### Passage to read:
↓↓↓

Bloomberg presents a relatively optimistic budget with a taxi-revenue catch

bloomberg-presents-relatively-optimistic-budget-taxi-revenue-catch

The mayor presents the budget. Edward Reed via NYC.gov

3:39 pm Feb. 2, 2012

Mayor Michael Bloomberg presented a preliminary budget for the 2013 fiscal year today that is, compared to past budgets, a relatively painless one.

It closes a $2 billion gap without raising taxes or explicitly calling for layoffs, made possible in part by reductions to city-agency budgets and a stabilizing economy. (Bloomberg said the city has regained 65 percent of the private-sector jobs lost during the recession, compared to 36 percent in the rest of the country.)

"The bottom line is I think it is a responsible budget," said the mayor. "I think it is a realistic budget."

One big catch is that the mayor's budgeting is based on the assumption that the city will reap some $1 billion in revenue from the sale of 2,000 wheelchair-accessible taxi medallions. That's optimistic, particularly in light of a recent court ruling that Bloomberg's own legal department has said puts that money in jeopardy.

Those 2,000 yellow taxi medallions are a key component of the mayor’s outer-borough taxi plan, on which a grand compromise was reached in December. The plan calls for the creation of 18,000 special permits allowing livery cars to pick up street hails, 20 percent of which would be wheelchair-accessible, and the auction of another 2,000 yellow taxi medallions, all for wheelchair-accessible vehicles.

While the Assembly has passed the compromise, known as a chapter amendment, and the Senate is set to vote on it as early as Monday, the city cannot move forward with the overall plan until both the governor’s office, and a district court judge, say so.

↑↑↑

### Stated task 1:
Rewrite the budget article from "One big catch" to "money in jeopardy.", replacing "optimistic" with "hopeful".
### Stated task 2:
According to the budget article, why is the mayor's assumption of about $1 billion in revenue from the sale of the taxi medallions considered optimistic?

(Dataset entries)

↓↓↓

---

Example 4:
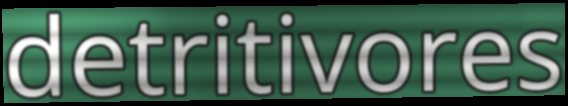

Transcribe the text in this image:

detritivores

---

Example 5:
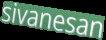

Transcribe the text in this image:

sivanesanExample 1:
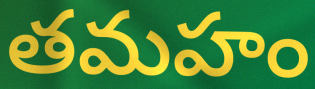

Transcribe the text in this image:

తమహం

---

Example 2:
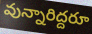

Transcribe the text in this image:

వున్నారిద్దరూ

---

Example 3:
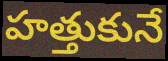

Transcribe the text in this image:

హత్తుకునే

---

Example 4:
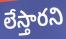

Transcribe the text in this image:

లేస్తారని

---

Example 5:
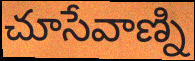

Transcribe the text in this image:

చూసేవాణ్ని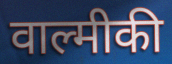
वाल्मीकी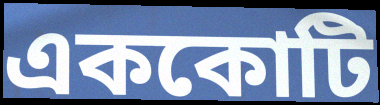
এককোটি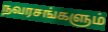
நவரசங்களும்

↑↑↑
↓↓↓

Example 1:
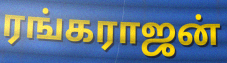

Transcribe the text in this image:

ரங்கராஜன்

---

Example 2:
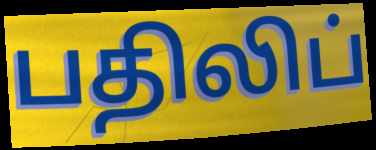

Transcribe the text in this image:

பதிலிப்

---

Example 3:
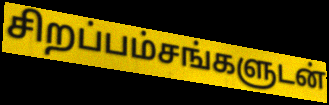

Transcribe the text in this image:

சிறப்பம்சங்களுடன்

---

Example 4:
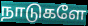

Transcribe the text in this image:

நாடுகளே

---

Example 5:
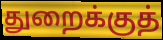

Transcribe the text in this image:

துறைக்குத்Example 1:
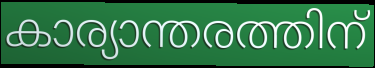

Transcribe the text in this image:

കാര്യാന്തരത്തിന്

↑↑↑

### Task solution 1:
One big catch is that the mayor's budgeting is based on the assumption that the city will reap some $1 billion in revenue from the sale of 2,000 wheelchair-accessible taxi medallions. That's hopeful, particularly in light of a recent court ruling that Bloomberg's own legal department has said puts that money in jeopardy.

### Task solution 2:
The assumption is considered optimistic because of a recent court ruling. Bloomberg's own legal department has said that ruling puts the money in jeopardy.